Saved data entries
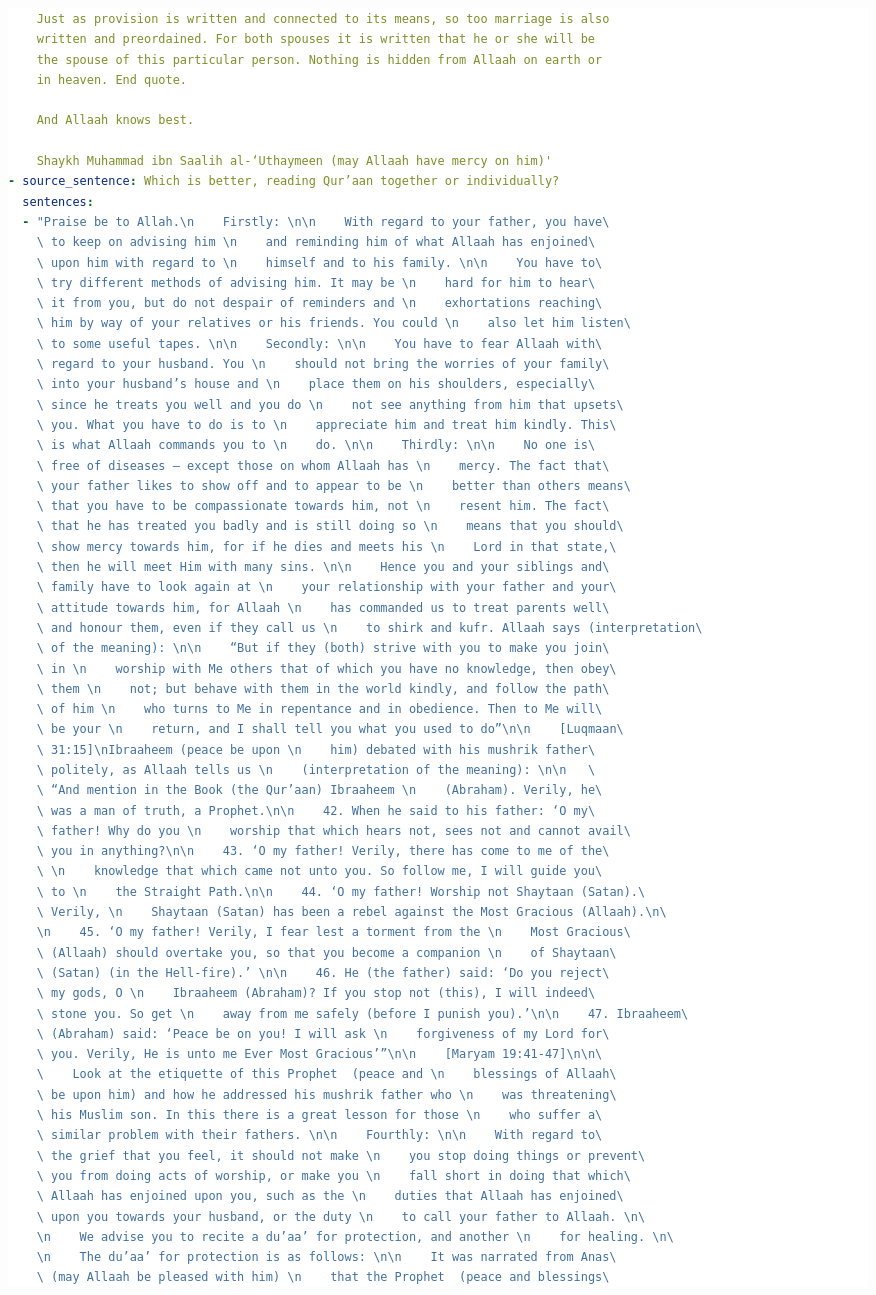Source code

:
 ```yaml
    Just as provision is written and connected to its means, so too marriage is also
    written and preordained. For both spouses it is written that he or she will be
    the spouse of this particular person. Nothing is hidden from Allaah on earth or
    in heaven. End quote. 

    And Allaah knows best. 

    Shaykh Muhammad ibn Saalih al-‘Uthaymeen (may Allaah have mercy on him)'
- source_sentence: Which is better, reading Qur’aan together or individually?
  sentences:
  - "Praise be to Allah.\n    Firstly: \n\n    With regard to your father, you have\
    \ to keep on advising him \n    and reminding him of what Allaah has enjoined\
    \ upon him with regard to \n    himself and to his family. \n\n    You have to\
    \ try different methods of advising him. It may be \n    hard for him to hear\
    \ it from you, but do not despair of reminders and \n    exhortations reaching\
    \ him by way of your relatives or his friends. You could \n    also let him listen\
    \ to some useful tapes. \n\n    Secondly: \n\n    You have to fear Allaah with\
    \ regard to your husband. You \n    should not bring the worries of your family\
    \ into your husband’s house and \n    place them on his shoulders, especially\
    \ since he treats you well and you do \n    not see anything from him that upsets\
    \ you. What you have to do is to \n    appreciate him and treat him kindly. This\
    \ is what Allaah commands you to \n    do. \n\n    Thirdly: \n\n    No one is\
    \ free of diseases – except those on whom Allaah has \n    mercy. The fact that\
    \ your father likes to show off and to appear to be \n    better than others means\
    \ that you have to be compassionate towards him, not \n    resent him. The fact\
    \ that he has treated you badly and is still doing so \n    means that you should\
    \ show mercy towards him, for if he dies and meets his \n    Lord in that state,\
    \ then he will meet Him with many sins. \n\n    Hence you and your siblings and\
    \ family have to look again at \n    your relationship with your father and your\
    \ attitude towards him, for Allaah \n    has commanded us to treat parents well\
    \ and honour them, even if they call us \n    to shirk and kufr. Allaah says (interpretation\
    \ of the meaning): \n\n    “But if they (both) strive with you to make you join\
    \ in \n    worship with Me others that of which you have no knowledge, then obey\
    \ them \n    not; but behave with them in the world kindly, and follow the path\
    \ of him \n    who turns to Me in repentance and in obedience. Then to Me will\
    \ be your \n    return, and I shall tell you what you used to do”\n\n    [Luqmaan\
    \ 31:15]\nIbraaheem (peace be upon \n    him) debated with his mushrik father\
    \ politely, as Allaah tells us \n    (interpretation of the meaning): \n\n   \
    \ “And mention in the Book (the Qur’aan) Ibraaheem \n    (Abraham). Verily, he\
    \ was a man of truth, a Prophet.\n\n    42. When he said to his father: ‘O my\
    \ father! Why do you \n    worship that which hears not, sees not and cannot avail\
    \ you in anything?\n\n    43. ‘O my father! Verily, there has come to me of the\
    \ \n    knowledge that which came not unto you. So follow me, I will guide you\
    \ to \n    the Straight Path.\n\n    44. ‘O my father! Worship not Shaytaan (Satan).\
    \ Verily, \n    Shaytaan (Satan) has been a rebel against the Most Gracious (Allaah).\n\
    \n    45. ‘O my father! Verily, I fear lest a torment from the \n    Most Gracious\
    \ (Allaah) should overtake you, so that you become a companion \n    of Shaytaan\
    \ (Satan) (in the Hell-fire).’ \n\n    46. He (the father) said: ‘Do you reject\
    \ my gods, O \n    Ibraaheem (Abraham)? If you stop not (this), I will indeed\
    \ stone you. So get \n    away from me safely (before I punish you).’\n\n    47. Ibraaheem\
    \ (Abraham) said: ‘Peace be on you! I will ask \n    forgiveness of my Lord for\
    \ you. Verily, He is unto me Ever Most Gracious’”\n\n    [Maryam 19:41-47]\n\n\
    \    Look at the etiquette of this Prophet  (peace and \n    blessings of Allaah\
    \ be upon him) and how he addressed his mushrik father who \n    was threatening\
    \ his Muslim son. In this there is a great lesson for those \n    who suffer a\
    \ similar problem with their fathers. \n\n    Fourthly: \n\n    With regard to\
    \ the grief that you feel, it should not make \n    you stop doing things or prevent\
    \ you from doing acts of worship, or make you \n    fall short in doing that which\
    \ Allaah has enjoined upon you, such as the \n    duties that Allaah has enjoined\
    \ upon you towards your husband, or the duty \n    to call your father to Allaah. \n\
    \n    We advise you to recite a du’aa’ for protection, and another \n    for healing. \n\
    \n    The du’aa’ for protection is as follows: \n\n    It was narrated from Anas\
    \ (may Allaah be pleased with him) \n    that the Prophet  (peace and blessings\
```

** INSTRUCTIONS FOR THE TASK **
Leave out the pictures and output every record above precisely as given.

** RESPONSE **
Source code

:
 ```yaml
    Just as provision is written and connected to its means, so too marriage is also
    written and preordained. For both spouses it is written that he or she will be
    the spouse of this particular person. Nothing is hidden from Allaah on earth or
    in heaven. End quote. 

    And Allaah knows best. 

    Shaykh Muhammad ibn Saalih al-‘Uthaymeen (may Allaah have mercy on him)'
- source_sentence: Which is better, reading Qur’aan together or individually?
  sentences:
  - "Praise be to Allah.\n    Firstly: \n\n    With regard to your father, you have\
    \ to keep on advising him \n    and reminding him of what Allaah has enjoined\
    \ upon him with regard to \n    himself and to his family. \n\n    You have to\
    \ try different methods of advising him. It may be \n    hard for him to hear\
    \ it from you, but do not despair of reminders and \n    exhortations reaching\
    \ him by way of your relatives or his friends. You could \n    also let him listen\
    \ to some useful tapes. \n\n    Secondly: \n\n    You have to fear Allaah with\
    \ regard to your husband. You \n    should not bring the worries of your family\
    \ into your husband’s house and \n    place them on his shoulders, especially\
    \ since he treats you well and you do \n    not see anything from him that upsets\
    \ you. What you have to do is to \n    appreciate him and treat him kindly. This\
    \ is what Allaah commands you to \n    do. \n\n    Thirdly: \n\n    No one is\
    \ free of diseases – except those on whom Allaah has \n    mercy. The fact that\
    \ your father likes to show off and to appear to be \n    better than others means\
    \ that you have to be compassionate towards him, not \n    resent him. The fact\
    \ that he has treated you badly and is still doing so \n    means that you should\
    \ show mercy towards him, for if he dies and meets his \n    Lord in that state,\
    \ then he will meet Him with many sins. \n\n    Hence you and your siblings and\
    \ family have to look again at \n    your relationship with your father and your\
    \ attitude towards him, for Allaah \n    has commanded us to treat parents well\
    \ and honour them, even if they call us \n    to shirk and kufr. Allaah says (interpretation\
    \ of the meaning): \n\n    “But if they (both) strive with you to make you join\
    \ in \n    worship with Me others that of which you have no knowledge, then obey\
    \ them \n    not; but behave with them in the world kindly, and follow the path\
    \ of him \n    who turns to Me in repentance and in obedience. Then to Me will\
    \ be your \n    return, and I shall tell you what you used to do”\n\n    [Luqmaan\
    \ 31:15]\nIbraaheem (peace be upon \n    him) debated with his mushrik father\
    \ politely, as Allaah tells us \n    (interpretation of the meaning): \n\n   \
    \ “And mention in the Book (the Qur’aan) Ibraaheem \n    (Abraham). Verily, he\
    \ was a man of truth, a Prophet.\n\n    42. When he said to his father: ‘O my\
    \ father! Why do you \n    worship that which hears not, sees not and cannot avail\
    \ you in anything?\n\n    43. ‘O my father! Verily, there has come to me of the\
    \ \n    knowledge that which came not unto you. So follow me, I will guide you\
    \ to \n    the Straight Path.\n\n    44. ‘O my father! Worship not Shaytaan (Satan).\
    \ Verily, \n    Shaytaan (Satan) has been a rebel against the Most Gracious (Allaah).\n\
    \n    45. ‘O my father! Verily, I fear lest a torment from the \n    Most Gracious\
    \ (Allaah) should overtake you, so that you become a companion \n    of Shaytaan\
    \ (Satan) (in the Hell-fire).’ \n\n    46. He (the father) said: ‘Do you reject\
    \ my gods, O \n    Ibraaheem (Abraham)? If you stop not (this), I will indeed\
    \ stone you. So get \n    away from me safely (before I punish you).’\n\n    47. Ibraaheem\
    \ (Abraham) said: ‘Peace be on you! I will ask \n    forgiveness of my Lord for\
    \ you. Verily, He is unto me Ever Most Gracious’”\n\n    [Maryam 19:41-47]\n\n\
    \    Look at the etiquette of this Prophet  (peace and \n    blessings of Allaah\
    \ be upon him) and how he addressed his mushrik father who \n    was threatening\
    \ his Muslim son. In this there is a great lesson for those \n    who suffer a\
    \ similar problem with their fathers. \n\n    Fourthly: \n\n    With regard to\
    \ the grief that you feel, it should not make \n    you stop doing things or prevent\
    \ you from doing acts of worship, or make you \n    fall short in doing that which\
    \ Allaah has enjoined upon you, such as the \n    duties that Allaah has enjoined\
    \ upon you towards your husband, or the duty \n    to call your father to Allaah. \n\
    \n    We advise you to recite a du’aa’ for protection, and another \n    for healing. \n\
    \n    The du’aa’ for protection is as follows: \n\n    It was narrated from Anas\
    \ (may Allaah be pleased with him) \n    that the Prophet  (peace and blessings\
```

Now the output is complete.